The show’s over for the gig economy
As 2016 begins to count down, so too does the ticking time-bomb regarding employment status.
We look at how the recent tribunal against Uber will affect employers who make significant use of agency staff, freelancers, sub-contractors or consultants.
How the gig economy disrupted the traditional model
Media references to the ‘gig’ economy (where the world of work is described in terms more relevant to a karaoke DJ) are now commonplace. Throughout the 20th century, people tended to work for one employer but the changing technologies of the 21st century have brought a more transient workforce – flitting from assignment to assignment, workplace to workplace.
Some organisations have always relied on people other than their own regular staff. Agency workers, seasonal, casual and bank staff , and the self-employed often provided ad-hoc support.
But today’s high technology workplace is wreaking havoc with the traditional employer/employee model.
Traditionally, work in the UK has been divided between three main groups.

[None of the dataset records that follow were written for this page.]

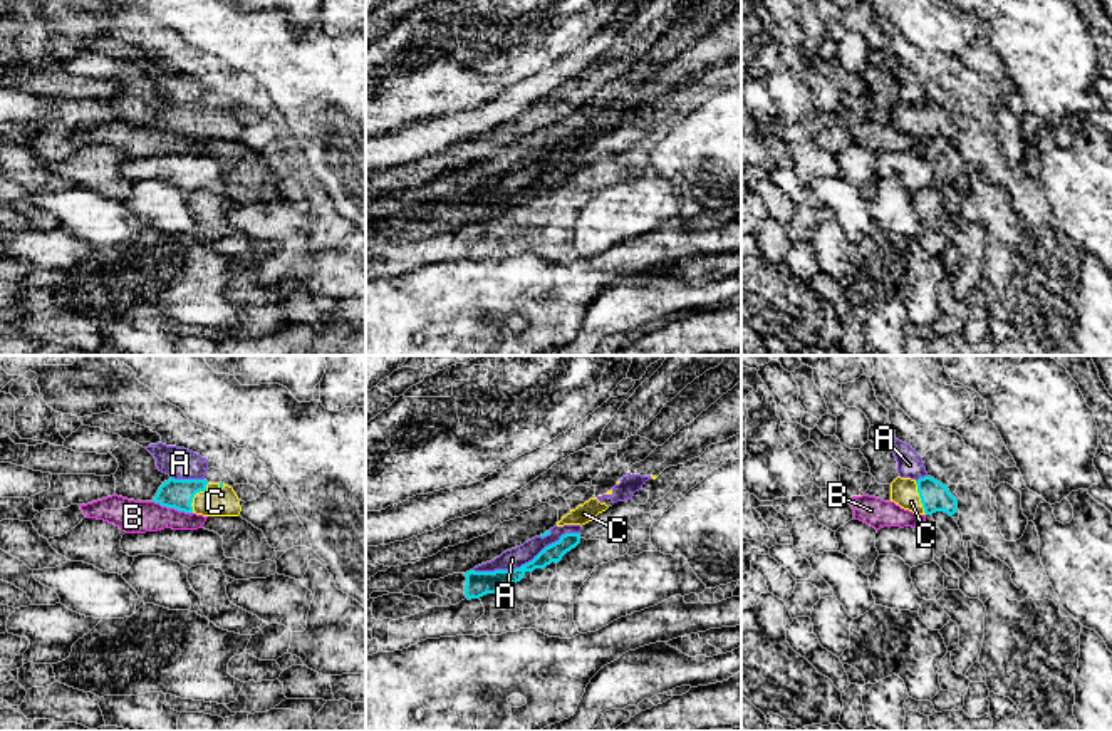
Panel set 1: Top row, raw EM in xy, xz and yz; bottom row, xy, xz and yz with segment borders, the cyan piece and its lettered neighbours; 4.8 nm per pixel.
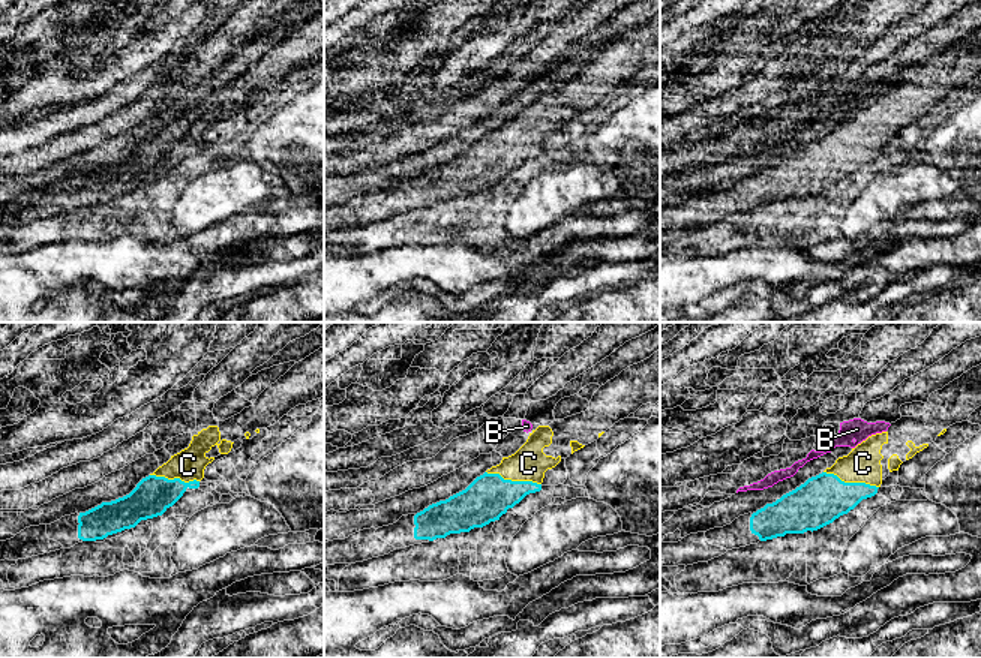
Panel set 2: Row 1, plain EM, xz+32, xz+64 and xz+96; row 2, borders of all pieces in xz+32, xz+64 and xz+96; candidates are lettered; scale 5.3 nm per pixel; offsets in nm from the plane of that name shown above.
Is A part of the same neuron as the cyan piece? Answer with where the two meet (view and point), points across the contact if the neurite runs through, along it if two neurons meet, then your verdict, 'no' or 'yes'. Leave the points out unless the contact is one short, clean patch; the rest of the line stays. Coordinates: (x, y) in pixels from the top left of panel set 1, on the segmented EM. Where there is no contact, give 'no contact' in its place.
meets cyan in xz at (525, 564); no

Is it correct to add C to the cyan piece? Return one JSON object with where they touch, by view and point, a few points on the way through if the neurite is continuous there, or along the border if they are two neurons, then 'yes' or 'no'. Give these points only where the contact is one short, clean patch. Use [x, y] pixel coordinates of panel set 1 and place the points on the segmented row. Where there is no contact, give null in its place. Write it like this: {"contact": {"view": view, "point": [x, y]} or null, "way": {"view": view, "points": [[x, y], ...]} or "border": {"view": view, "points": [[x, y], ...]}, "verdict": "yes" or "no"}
{"contact": {"view": "xy", "point": [193, 497]}, "way": {"view": "xy", "points": [[175, 493], [193, 497], [215, 502]]}, "verdict": "yes"}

First were those the organisation directly employed. Enjoying a relationship of mutual obligation with their employer, they turned up to work and their employer paid them.

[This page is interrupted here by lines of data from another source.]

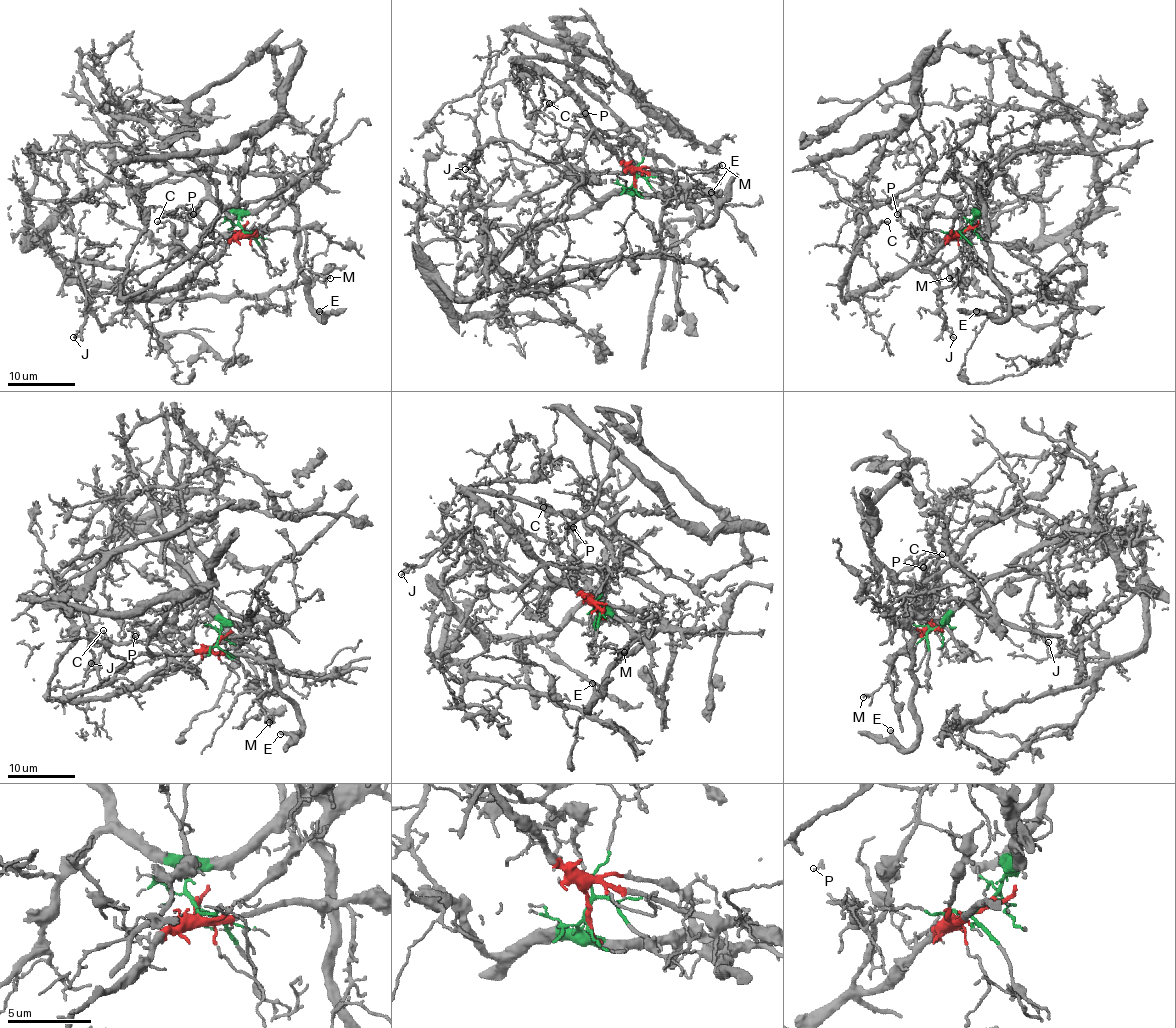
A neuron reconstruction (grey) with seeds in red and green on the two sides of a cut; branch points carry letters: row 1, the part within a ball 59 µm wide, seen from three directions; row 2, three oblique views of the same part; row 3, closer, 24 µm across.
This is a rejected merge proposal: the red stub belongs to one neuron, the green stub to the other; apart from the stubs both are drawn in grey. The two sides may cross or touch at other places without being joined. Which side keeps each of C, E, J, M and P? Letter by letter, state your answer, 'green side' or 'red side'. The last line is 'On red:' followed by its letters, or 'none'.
C: red side
E: green side
J: green side
M: red side
P: green side
On red: C, M

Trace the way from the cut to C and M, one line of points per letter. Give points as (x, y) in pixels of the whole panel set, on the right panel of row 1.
C: (964, 229), (923, 261), (889, 273), (872, 288), (843, 297), (842, 276), (852, 249), (881, 220), (888, 220)
M: (964, 229), (954, 236), (961, 229), (969, 231), (967, 248), (971, 259), (949, 278)

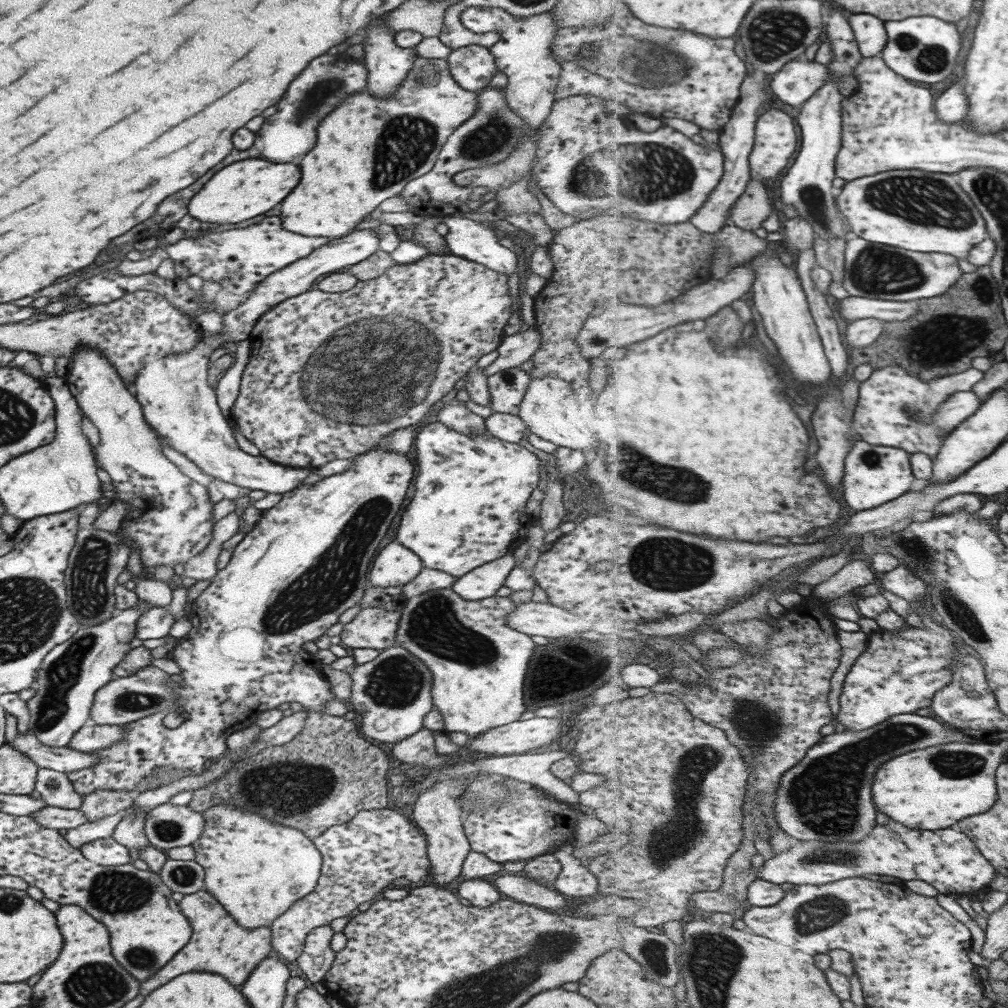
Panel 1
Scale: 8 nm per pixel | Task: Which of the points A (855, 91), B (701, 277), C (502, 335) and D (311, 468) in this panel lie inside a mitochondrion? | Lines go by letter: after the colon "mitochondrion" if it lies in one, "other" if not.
A: other
B: other
C: other
D: other

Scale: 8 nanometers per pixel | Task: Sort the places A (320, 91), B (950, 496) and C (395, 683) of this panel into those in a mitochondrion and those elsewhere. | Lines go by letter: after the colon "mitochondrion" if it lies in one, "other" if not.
A: mitochondrion
B: other
C: mitochondrion

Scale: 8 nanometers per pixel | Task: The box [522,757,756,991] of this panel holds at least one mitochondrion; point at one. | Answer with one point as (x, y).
(655, 953)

The employer exercised complete control and direction. In return employees enjoyed a package of terms and conditions, often with contractual enhancements exceeding statutory provisions.

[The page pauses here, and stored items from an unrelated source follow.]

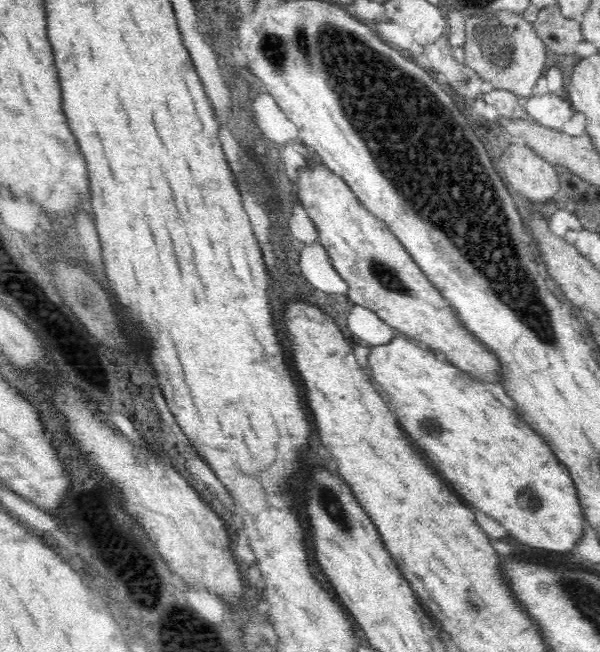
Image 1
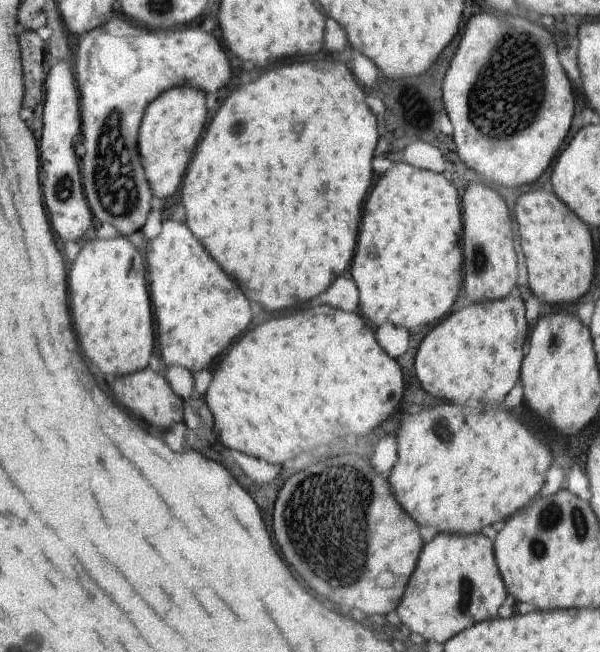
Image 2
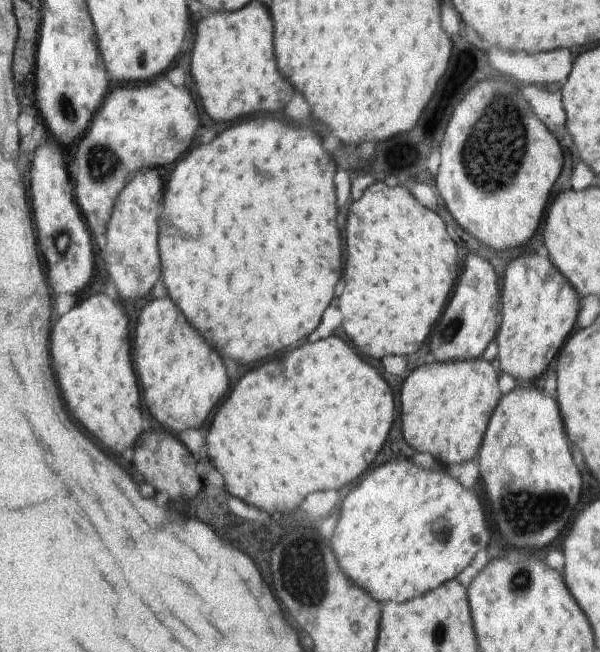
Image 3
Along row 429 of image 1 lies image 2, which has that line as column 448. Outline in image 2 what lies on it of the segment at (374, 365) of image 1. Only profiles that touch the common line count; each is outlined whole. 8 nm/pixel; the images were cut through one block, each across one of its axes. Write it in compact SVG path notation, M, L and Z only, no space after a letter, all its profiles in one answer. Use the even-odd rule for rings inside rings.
M482 402L438 404L438 406L426 407L418 414L408 418L406 422L402 422L401 427L396 433L396 446L398 458L388 476L388 484L390 484L392 492L394 492L394 498L398 500L400 508L414 518L414 522L418 526L434 526L438 534L448 532L448 534L470 536L470 534L481 533L486 526L499 527L505 519L510 518L514 513L527 507L539 497L542 486L544 486L544 480L546 480L546 474L548 474L548 469L551 467L550 462L552 462L552 452L550 452L548 444L540 436L536 436L534 430L530 430L527 424L522 424L520 420L514 418L514 414L510 410L490 412L490 408L482 408Z

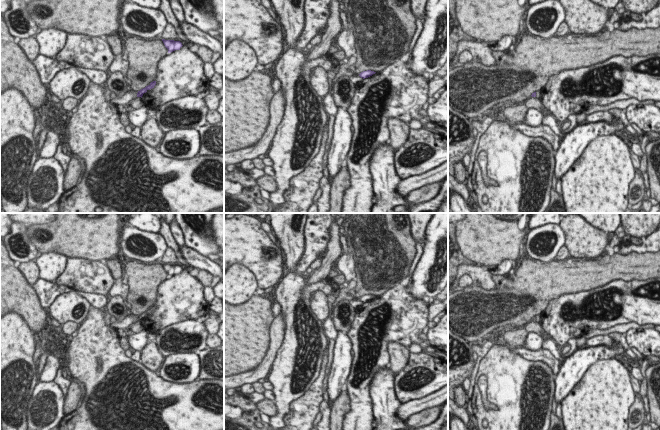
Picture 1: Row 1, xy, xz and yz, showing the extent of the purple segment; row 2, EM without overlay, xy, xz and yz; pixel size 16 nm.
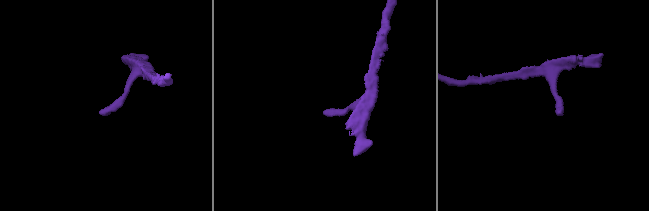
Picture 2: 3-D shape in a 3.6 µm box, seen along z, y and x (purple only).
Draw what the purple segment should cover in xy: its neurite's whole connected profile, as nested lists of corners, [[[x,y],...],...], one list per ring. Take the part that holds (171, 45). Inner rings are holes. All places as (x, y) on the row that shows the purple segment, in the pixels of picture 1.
[[[162,39],[165,47],[168,49],[168,53],[171,53],[175,50],[180,50],[180,48],[183,46],[180,41],[174,41],[174,40],[165,40]]]

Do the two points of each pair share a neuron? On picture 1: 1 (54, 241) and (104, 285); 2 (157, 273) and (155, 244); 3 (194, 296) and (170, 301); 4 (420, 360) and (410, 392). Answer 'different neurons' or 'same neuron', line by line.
1: different neurons
2: different neurons
3: same neuron
4: same neuron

The second group were workers; more arms-length in the employment relationship. They received basic provisions – the minimum wage, statutory sick pay and holidays but little more. Those finding work through an agency (currently estimated at close to one million in the UK) are typically classed as workers.
The third group were the self-employed.
Here there was no mutuality of obligation, control or direction. In the past, the self-employed tended to be craftsmen – builders, plumbers, electricians, decorators. You agreed a price with them and they, or someone they appointed, arrived to do the work. You didn’t control or direct them. They turned up and left when they chose.
The role of tech and apps in the employment world
With the explosion of technological innovation over the last twenty years, the line between employment and self-employment has become increasingly blurred. There is no better example than the online transportation network Uber.
In little over five years this has gone from an American start-up to a multi-national player worth billions of dollars. Uber says of itself that it is “the smartest way to get around – one tap and a car comes directly to you.” The service is app based for both driver and passenger and therefore Uber claims it is solely a technology company connecting willing drivers with eager passengers.
Unfortunately, that’s not a view shared by a recent London employment tribunal. As their damning judgement puts it:
“The notion that Uber in London is a mosaic of 30,000 small businesses linked by a common platform is to our minds fairly ridiculous.”
The tribunal identified thirteen major considerations which, in its view, proved drivers work for Uber, and not that Uber works for its drivers, saying:
“The driver carries Uber passengers to their destination. Uber is not a client or customer of a business carried on by the driver.”
And they’re not the only major technology business facing similar challenges.
HMRC recently launched a major inquiry into logistics giant Hermes and its parcel delivery drivers. Take-away food delivery company Deliveroo is facing similar challenges, and there are many more waiting in the wings. At the heart of the matter is the assertion that those providing services for Uber, Hermes, Deliveroo and the like are all self-employed.
So what does the Uber ruling mean for employers in 2017?
The ramifications of these cases extend way beyond employment tribunal claims. Uber will inevitably challenge the tribunal judgement – otherwise they must address standard employer requirements like tax and national insurance considerations, auto-enrolment pensions, holiday provisions and statutory sick pay.
It would punch a massive hole in the hull of their financial model. Following the decision, HMRC has now begun to investigate whether such companies are avoiding tax and national insurance obligations.
The House of Commons Select Committee on Business, Energy and Industrial Strategy has also waded in, launching an inquiry into the gig economy and the future world of work. It’s probing agency work, zero hours’ contracts, self-employed status and the status of workers as well as other topics.
And the Prime Minister recently expressed her concern that up to half a million Britons could be incorrectly classed as self-employed. With diminishing tax returns, HMRC and government interest in this matter may not be entirely altruistic!
Business organisations representing traditional employers are also up in arms.
They claim that gig organisations operate unfairly and there’s no longer a level playing field. For instance, London taxi drivers claim they’re being priced off the road because Uber currently unfairly avoids statutory obligations.
In the 19th century Hansom cabs dominated London’s streets. At the height of their popularity 7,500 of them plied for hire, but by 1927 there were just 12; the motorised taxi cab had replaced them all.
Now we have Uber.
So, are we just witnessing the relentless march of progress once again? Or is the gig phenomenon a more sinister lurch towards the casualisation and tax avoidance of an increasingly low pay economy?
Whatever the answer, we’re destined for a bumpy ride throughout 2017.